[TASK ITEM]
An exact reproduction of the records is required. Images must be left out.

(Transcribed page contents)
_ _ _ _

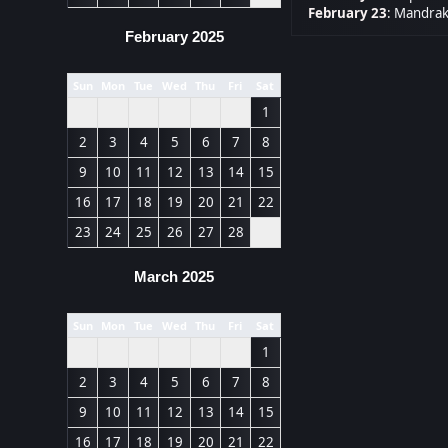
February 23
:
Mandrak
February 2025
Sun
Mon
Tue
Wed
Thu
Fri
Sat
1
2
3
4
5
6
7
8
9
10
11
12
13
14
15
16
17
18
19
20
21
22
23
24
25
26
27
28
March 2025
Sun
Mon
Tue
Wed
Thu
Fri
Sat
1
2
3
4
5
6
7
8
9
10
11
12
13
14
15
16
17
18
19
20
21
22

_ _ _ _

[ANSWER SPACE]
February 23
:
Mandrak
February 2025
Sun
Mon
Tue
Wed
Thu
Fri
Sat
1
2
3
4
5
6
7
8
9
10
11
12
13
14
15
16
17
18
19
20
21
22
23
24
25
26
27
28
March 2025
Sun
Mon
Tue
Wed
Thu
Fri
Sat
1
2
3
4
5
6
7
8
9
10
11
12
13
14
15
16
17
18
19
20
21
22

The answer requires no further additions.